**Study text**
● ● ● ● ●
I wanna go see it again.
I was sad about Mr. Universe. I didn't particularly like him (BarbieBot? Gross.) but at the same time I liked the character. And there's the fact that I have a not-major-but-still-significantly-sized crush on his actor. ...And the detail/touch of the crushed glass at the fake wedding with the BarbieBot cracked me up. Not the fake wedding, but the fact that the fake wedding had a specific religious demonination. ::snicker::
I also loved the shot of the drop of blood dripping down the axe in River's grip. And I loved "You mean sex? ---Screw this, I'm gonna live!" (my friend cheered for that line). And I loved Zoe's dress at the end. And I love Wash.
Anyway, twas cool.
no subject
Date: 2005-10-03 01:47 am (UTC)I think I'm seeing it again tomorrow. Maybe I'll actually wear the brown coat this time. XD
no subject
Date: 2005-10-03 02:47 am (UTC)The only reason I saw stated (around my Friends List) about Wash's death is that the Reavers killed him, the Reavers were created by the Alliance and that pushed Mal to continue on. After coming all of that way, I think Mal's mind was made up by that point was to do it or die trying. Wash did not HAVE to die.
● ● ● ● ●
**Extracted data entries**
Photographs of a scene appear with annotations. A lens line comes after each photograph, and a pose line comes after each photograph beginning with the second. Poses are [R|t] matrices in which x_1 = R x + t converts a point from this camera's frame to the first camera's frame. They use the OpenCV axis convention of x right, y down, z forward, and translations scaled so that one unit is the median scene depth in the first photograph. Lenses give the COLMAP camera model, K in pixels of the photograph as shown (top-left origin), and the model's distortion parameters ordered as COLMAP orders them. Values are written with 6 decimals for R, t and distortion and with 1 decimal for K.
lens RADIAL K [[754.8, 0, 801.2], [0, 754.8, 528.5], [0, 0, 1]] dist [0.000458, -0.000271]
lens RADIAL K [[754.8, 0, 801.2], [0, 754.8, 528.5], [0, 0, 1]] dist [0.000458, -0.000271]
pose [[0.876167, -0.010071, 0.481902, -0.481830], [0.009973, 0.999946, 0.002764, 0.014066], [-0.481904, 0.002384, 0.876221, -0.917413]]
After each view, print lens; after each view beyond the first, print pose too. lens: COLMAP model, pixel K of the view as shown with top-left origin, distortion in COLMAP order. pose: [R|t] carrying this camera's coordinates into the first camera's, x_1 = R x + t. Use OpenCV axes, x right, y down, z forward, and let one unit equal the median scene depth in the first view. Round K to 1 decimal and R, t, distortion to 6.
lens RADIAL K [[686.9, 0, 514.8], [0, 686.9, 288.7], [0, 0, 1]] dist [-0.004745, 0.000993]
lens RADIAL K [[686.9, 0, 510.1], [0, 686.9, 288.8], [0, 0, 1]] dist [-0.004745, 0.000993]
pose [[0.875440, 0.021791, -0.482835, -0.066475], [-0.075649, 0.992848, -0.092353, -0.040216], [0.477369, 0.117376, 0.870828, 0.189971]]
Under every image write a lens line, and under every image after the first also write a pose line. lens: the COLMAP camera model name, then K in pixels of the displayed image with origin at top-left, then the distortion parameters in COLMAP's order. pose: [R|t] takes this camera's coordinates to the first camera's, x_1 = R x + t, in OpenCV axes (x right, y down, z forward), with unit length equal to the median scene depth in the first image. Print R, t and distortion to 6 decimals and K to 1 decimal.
● ● ● ● ●
**Tasks to complete**
A. In the film post, which things does the writer say they loved or love in the paragraph beginning "I also loved the shot"?
B. Carry on the film post from where it stops.

**Response list**
A.
- The shot of the drop of blood dripping down the axe in River's grip
- The line "You mean sex? ---Screw this, I'm gonna live!"
- Zoe's dress at the end
- Wash

B.
I may be in the minority, but after having two characters (one of which who played a more prominent part in the series) killed, I would rather Joss didn't continue making sequels. Yes, people die in real life, I know that better than anyone, but, Christ, Joss. For once, can't you let somebody live happily ever after?
no subject
Date: 2005-10-03 06:07 am (UTC)In a way I'm almost glad Wash got a noble death (okay not really really but follow me here) because I know that if the tv show had gone on those two would have broken up/been widowed anyway because no one can be happy all the time on a Joss show. So it was inevitable in a way. This way we got a quick noble death rather than two-three seasons of soap opera heartbreak that convinces us that even if they don't die people will find a way to fuck up a good thing on their own anyway.
Crap reasoning, and yeah OMG WASH!
no subject
Date: 2005-10-03 06:38 am (UTC)That's the thing - I never cared about Simon/Kaylee. I kinda liked Mal/Kaylee myself, but well, that's me. Joss needs to make me happy, dammit! ;) Kidding.
No, I'm not.This way we got a quick noble death rather than two-three seasons of soap opera heartbreak that convinces us that even if they don't die people will find a way to fuck up a good thing on their own anyway.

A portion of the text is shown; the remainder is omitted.